You don’t have to own an airplane to get children involved in aviation. There are a multitude of things you can do to encourage their interest without breaking the bank.
AGES 4 TO 7
Read them stories about aviation. There are many good children’s books that run the gamut from a child’s first flight on an airliner to the general aviation picture book classic “What’s a Piper Cub?”
Allow them to watch animated aviation-oriented television programs and videos. They are entertaining, and often the story line has a moral, such as “take responsibility for your actions.”
Plush airplane toys are good, too, as they help a child act out what they see in the videos.
Take day trips to GA airports or aviation museums. Many museums have discount days and family membership rates. The larger ones also have regularly scheduled children’s activities that can range from building paper airplanes to story time. Visit an airport during an open house or an air show. Children particularly enjoy touring World War II era bombers with Plexiglas noses and open waist gunner positions.
AGES 8 TO 12
Get your child involved in model building. Models range in complexity from snap together to those requiring glue and adult supervision. The price of kits varies from about $10 all the way to triple digits, but you needn’t make a large investment. Inexpensive kits can be found at most garage sales and swap meets, although many may be partially assembled and the directions may be missing. This can be a bonus because reverse-engineering the models can be more fun than putting them together from plans — plus you don’t feel too bad when the models are destroyed during rigorous test flights.
Collecting diecast models, postcards or stamps is another way to encourage your child’s interest. Relatively inexpensive and easy to store, these offer a chance for a child to learn more about specific models of aircraft. The best part is that if in a few years the kid loses interest in aviation — perish the thought — you can sell these items on eBay.
How about kite building? It’s a great way to learn about geometry, weight and balance and aerodynamics.
EAA members volunteer their time and airplanes to give short airplane rides to kids between the ages of 8 and 17.
Youngsters also are given information about careers such as air traffic control, mechanics, airport operations and so on.
For more information: 877-806-8902 or YoungEagles.org
AGES 12 TO 21
If your child likes to play video games that involve aviation, try prying the control stick out of his or her hand and getting them into a real airplane. Many FBOs and flight schools offer introductory flight gift certificates.
The Be A Pilot program (BeAPilot.com) also provides links to introduce young people (and not so young people) to flying.

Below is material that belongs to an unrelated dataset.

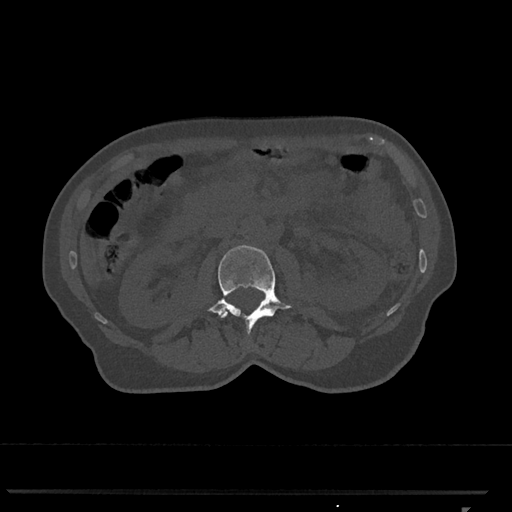
CT including the spine, one axial slice; position 339 of 793 along the scan axis; reconstruction kernel Br40s/3; 120 kVp; bone window (W 1800 / L 400 HU); 0.5 mm slice thickness; 512 × 512 image matrix. Female patient, age 62 years. Case-level facts recorded for this patient, not image findings: primary cancer: renal.
Structures marked on this image (semi-automatic segmentation, software-assisted and operator-edited):
- L2 vertebra: box from (x=207, y=245) to (x=292, y=334) px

If you are a pilot, teach your child basic navigation skills and radio use and have them accompany you on $100 hamburger flights. Use longer trips as incentives for better report cards, keeping their room clean, mowing the lawn, etc.
Scouting is a great way to learn about aviation (see story on Page 34). Another great organization is the Civil Air Patrol.
An auxiliary of the U.S. Air Force, the CAP cadet program is open to boys and girls from sixth grade on up. Cadets learn about aerospace, search and rescue and those who are old enough to legally fly solo can learn to fly.
Unit activities include helping out at air shows, county fairs or other public events.
Some units are called upon in times of emergency, such as forest fires, floods or hurricanes.